By Emmanuel Jarry and Dave Sherwood

PARIS/SANTIAGO (Reuters) - A French court on Wednesday refused an appeal by Chile to extradite a longtime fugitive leftist guerilla who had escaped prison after being convicted for killing an ally of ex-dictator Augusto Pinochet, spurring an immediate rebuke from Chile.

The French court's resolution was seen by many in Chile as an affront to the South American nation's democracy and justice system.

"This decision is incomprehensible," Chile's foreign minister, Roberto Ampuero, told reporters. "It is not in line with the principles and standards of international law."

France granted Ricardo Palma Salamanca asylum in November 2018, more than two decades after Chilean authorities imprisoned him for the 1991 murder of Senator Jaime Guzman.

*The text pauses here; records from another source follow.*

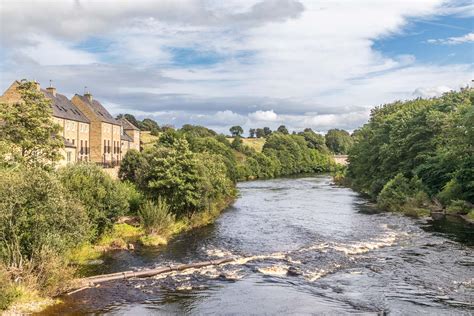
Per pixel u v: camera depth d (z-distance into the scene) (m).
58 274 23.48
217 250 34.53
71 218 26.27
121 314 20.97
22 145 36.59
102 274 27.39
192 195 45.91
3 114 37.22
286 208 60.50
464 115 51.25
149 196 45.41
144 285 25.45
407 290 23.59
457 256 30.81
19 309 20.64
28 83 39.12
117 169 62.19
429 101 81.06
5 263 22.62
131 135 109.25
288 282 25.77
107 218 35.84
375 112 104.00
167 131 91.12
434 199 54.62
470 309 20.56
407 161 65.44
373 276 26.45
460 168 52.38
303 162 169.25
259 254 33.06
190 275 27.45
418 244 35.03
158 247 35.59
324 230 42.75
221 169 61.81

Center-right President Sebastian Pinera sent a personal letter to French President Emmanuel Macron asking him to overturn the decision. The country also filed an appeal seeking Palma Salamanca's return to Chile.

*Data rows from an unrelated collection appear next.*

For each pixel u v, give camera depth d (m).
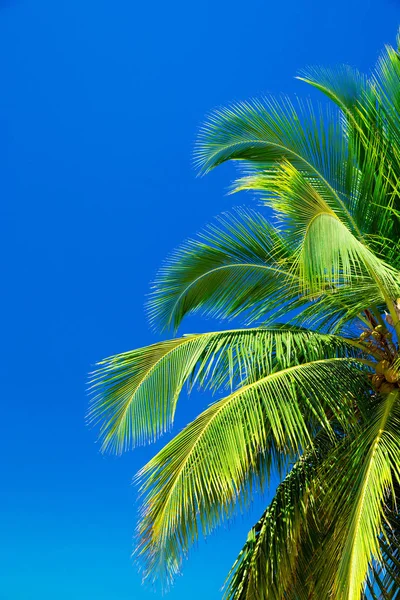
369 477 6.31
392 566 7.50
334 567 6.55
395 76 8.92
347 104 9.05
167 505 6.64
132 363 8.01
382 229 8.42
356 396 7.62
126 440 7.79
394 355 7.82
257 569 7.57
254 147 8.76
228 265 9.15
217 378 8.52
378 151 8.75
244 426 6.85
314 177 8.23
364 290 7.54
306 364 7.57
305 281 6.37
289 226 6.87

"The Paris Court of Appeal handed down a ruling that was not favorable to Chile's request of extradition," a spokesman for the court told Reuters on Wednesday.

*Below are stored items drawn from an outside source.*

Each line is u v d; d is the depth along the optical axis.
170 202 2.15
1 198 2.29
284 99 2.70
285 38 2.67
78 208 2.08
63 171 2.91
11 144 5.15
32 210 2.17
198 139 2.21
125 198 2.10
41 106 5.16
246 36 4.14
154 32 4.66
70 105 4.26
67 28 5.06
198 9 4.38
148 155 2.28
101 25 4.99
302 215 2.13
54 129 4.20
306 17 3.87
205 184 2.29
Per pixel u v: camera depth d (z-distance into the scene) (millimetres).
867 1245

Palma Salamanca, who faces two life sentences in Chile, famously escaped from a Santiago maximum security prison in a metal basket dangling from a helicopter in 1996, humiliating Chile's nascent democratic government and stunning the world.

After that, the Chilean national changed his name and hid among foreign residents in the colonial city of San Miguel de Allende, Mexico, before his capture in Paris in February 2018.

The leftist rebel was convicted of killing Pinochet-ally Guzman and thrown in jail shortly after the ex-dictator stepped down following a popular plebiscite. Pinochet remained head of the armed forces, however, prompting questions about whether Palma Salamanca had received a fair trial.

Palma Salamanca's lawyers have argued that he only confessed to killing Guzman under torture.

Chilean political leaders of all stripes have nonetheless called for his return.

Chile and France do not have an extradition treaty and French law stipulates that no extradition can take place "when the crime has a political aspect or the request is made for political purposes."